Assignment
Instruction for the data below: set down exactly the lines from the line with "Steuerzahlerkategorien" to the line with "Juli 9, 2026", inclusive, and no others.

Data for analysis
=-=-=

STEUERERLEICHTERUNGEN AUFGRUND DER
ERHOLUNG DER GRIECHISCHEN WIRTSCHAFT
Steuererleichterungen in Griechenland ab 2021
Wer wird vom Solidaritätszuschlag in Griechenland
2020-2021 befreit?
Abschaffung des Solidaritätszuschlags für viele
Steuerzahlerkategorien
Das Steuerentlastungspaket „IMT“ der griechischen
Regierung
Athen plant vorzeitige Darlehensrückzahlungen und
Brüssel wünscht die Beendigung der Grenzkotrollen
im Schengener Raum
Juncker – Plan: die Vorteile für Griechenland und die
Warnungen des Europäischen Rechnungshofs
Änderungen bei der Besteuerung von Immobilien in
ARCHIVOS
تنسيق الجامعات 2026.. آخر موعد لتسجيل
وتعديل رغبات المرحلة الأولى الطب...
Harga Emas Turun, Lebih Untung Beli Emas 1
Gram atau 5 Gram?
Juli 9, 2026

=-=-=

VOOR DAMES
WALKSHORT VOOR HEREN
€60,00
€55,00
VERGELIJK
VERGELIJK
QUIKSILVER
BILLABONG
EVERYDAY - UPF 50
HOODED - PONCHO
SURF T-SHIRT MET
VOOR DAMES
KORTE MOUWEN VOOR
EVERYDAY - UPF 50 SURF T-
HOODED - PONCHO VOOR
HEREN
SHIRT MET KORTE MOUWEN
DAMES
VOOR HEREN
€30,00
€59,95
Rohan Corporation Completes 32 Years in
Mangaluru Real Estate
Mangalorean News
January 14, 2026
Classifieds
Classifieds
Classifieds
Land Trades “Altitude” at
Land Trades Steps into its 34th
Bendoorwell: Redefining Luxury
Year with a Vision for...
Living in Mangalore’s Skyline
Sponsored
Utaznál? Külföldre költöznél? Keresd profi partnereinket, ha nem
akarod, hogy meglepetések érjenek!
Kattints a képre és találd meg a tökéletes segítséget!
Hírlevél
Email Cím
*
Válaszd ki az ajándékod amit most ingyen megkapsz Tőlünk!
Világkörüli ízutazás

=-=-=

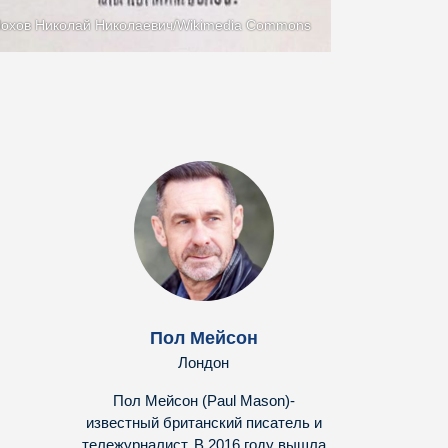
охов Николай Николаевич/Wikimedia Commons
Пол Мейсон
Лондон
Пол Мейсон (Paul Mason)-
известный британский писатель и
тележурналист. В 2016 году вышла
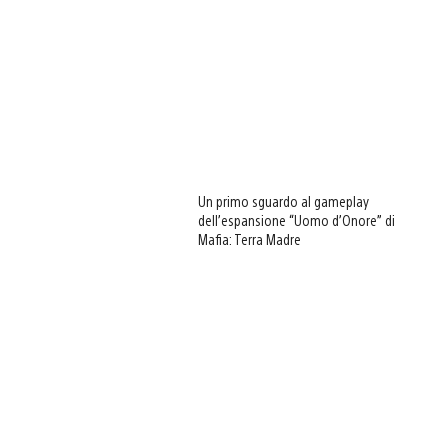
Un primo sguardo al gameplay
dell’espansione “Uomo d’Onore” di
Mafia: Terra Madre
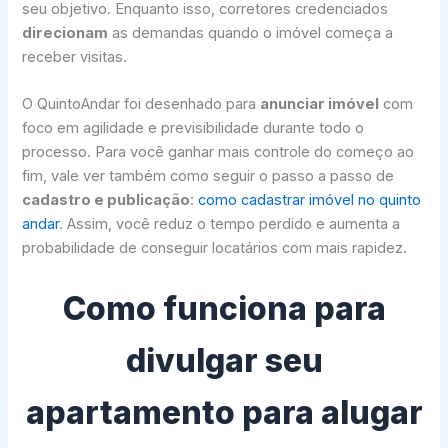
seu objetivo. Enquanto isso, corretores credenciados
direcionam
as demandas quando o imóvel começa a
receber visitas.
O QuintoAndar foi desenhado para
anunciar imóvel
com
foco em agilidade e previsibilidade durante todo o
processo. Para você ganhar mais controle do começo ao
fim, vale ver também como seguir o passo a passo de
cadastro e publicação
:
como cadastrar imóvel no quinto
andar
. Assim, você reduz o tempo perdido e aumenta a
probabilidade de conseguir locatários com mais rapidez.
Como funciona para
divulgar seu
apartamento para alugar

=-=-=

Exercise output
Steuerzahlerkategorien
Das Steuerentlastungspaket „IMT“ der griechischen
Regierung
Athen plant vorzeitige Darlehensrückzahlungen und
Brüssel wünscht die Beendigung der Grenzkotrollen
im Schengener Raum
Juncker – Plan: die Vorteile für Griechenland und die
Warnungen des Europäischen Rechnungshofs
Änderungen bei der Besteuerung von Immobilien in
ARCHIVOS
تنسيق الجامعات 2026.. آخر موعد لتسجيل
وتعديل رغبات المرحلة الأولى الطب...
Harga Emas Turun, Lebih Untung Beli Emas 1
Gram atau 5 Gram?
Juli 9, 2026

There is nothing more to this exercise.